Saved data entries
________

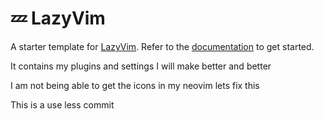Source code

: # 💤 LazyVim

A starter template for [LazyVim](https://github.com/LazyVim/LazyVim).
Refer to the [documentation](https://lazyvim.github.io/installation) to get started.

It contains my plugins and settings
I will make better and better 

I am not being able to get the icons in my neovim 
lets fix this 

This is a use less commit 

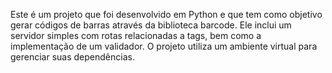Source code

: Este é um projeto que foi desenvolvido em Python e que tem como objetivo gerar códigos de barras através da biblioteca barcode. 
Ele inclui um servidor simples com rotas relacionadas a tags, bem como a implementação de um validador. O projeto utiliza um ambiente virtual para gerenciar suas dependências.
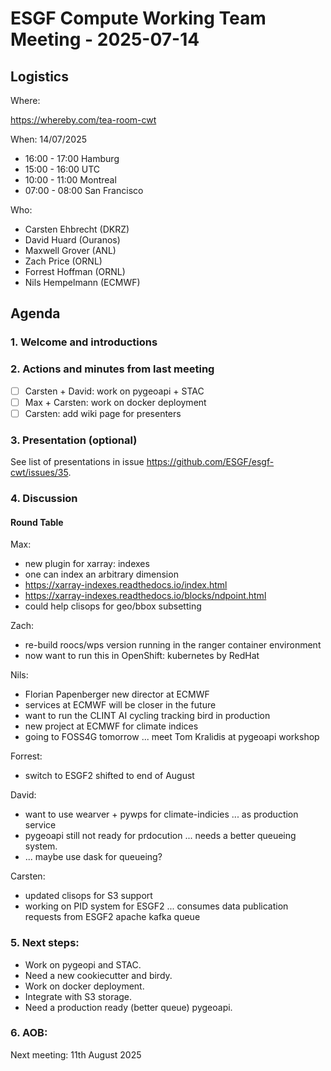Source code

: # ESGF Compute Working Team Meeting - 2025-07-14


## Logistics

Where:

https://whereby.com/tea-room-cwt

When:  14/07/2025

* 16:00 - 17:00 Hamburg
* 15:00 - 16:00 UTC
* 10:00 - 11:00 Montreal
* 07:00 - 08:00 San Francisco

Who:

- Carsten Ehbrecht (DKRZ)
- David Huard (Ouranos)
- Maxwell Grover (ANL)
- Zach Price (ORNL)
- Forrest Hoffman (ORNL)
- Nils Hempelmann (ECMWF)

## Agenda

### 1. Welcome and introductions

### 2. Actions and minutes from last meeting

- [ ] Carsten + David: work on pygeoapi + STAC
- [ ] Max + Carsten: work on docker deployment
- [ ] Carsten: add wiki page for presenters

### 3. Presentation (optional)

See list of presentations in issue https://github.com/ESGF/esgf-cwt/issues/35.

### 4. Discussion

#### Round Table

Max:
* new plugin for xarray: indexes
* one can index an arbitrary dimension
* https://xarray-indexes.readthedocs.io/index.html
* https://xarray-indexes.readthedocs.io/blocks/ndpoint.html
* could help clisops for geo/bbox subsetting

Zach:
* re-build roocs/wps version running in the ranger container environment
* now want to run this in OpenShift: kubernetes by RedHat

Nils:
* Florian Papenberger new director at ECMWF
* services at ECMWF will be closer in the future
* want to run the CLINT AI cycling tracking bird in production
* new project at ECMWF for climate indices
* going to FOSS4G tomorrow ... meet Tom Kralidis at pygeoapi workshop

Forrest:
* switch to ESGF2 shifted to end of August

David:
* want to use wearver + pywps for climate-indicies ... as production service
* pygeoapi still not ready for prdocution ... needs a better queueing system. 
* ... maybe use dask for queueing?

Carsten:
* updated clisops for S3 support
* working on PID system for ESGF2 ... consumes data publication requests from ESGF2 apache kafka queue


### 5. Next steps:

* Work on pygeopi and STAC. 
* Need a new cookiecutter and birdy. 
* Work on docker deployment. 
* Integrate with S3 storage. 
* Need a production ready (better queue) pygeoapi.

### 6. AOB:

Next meeting: 11th August 2025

________

▸ Task requirements
Going through the records above, count the lines that hold "climate" and answer with the count alone.

▸ Finished task
2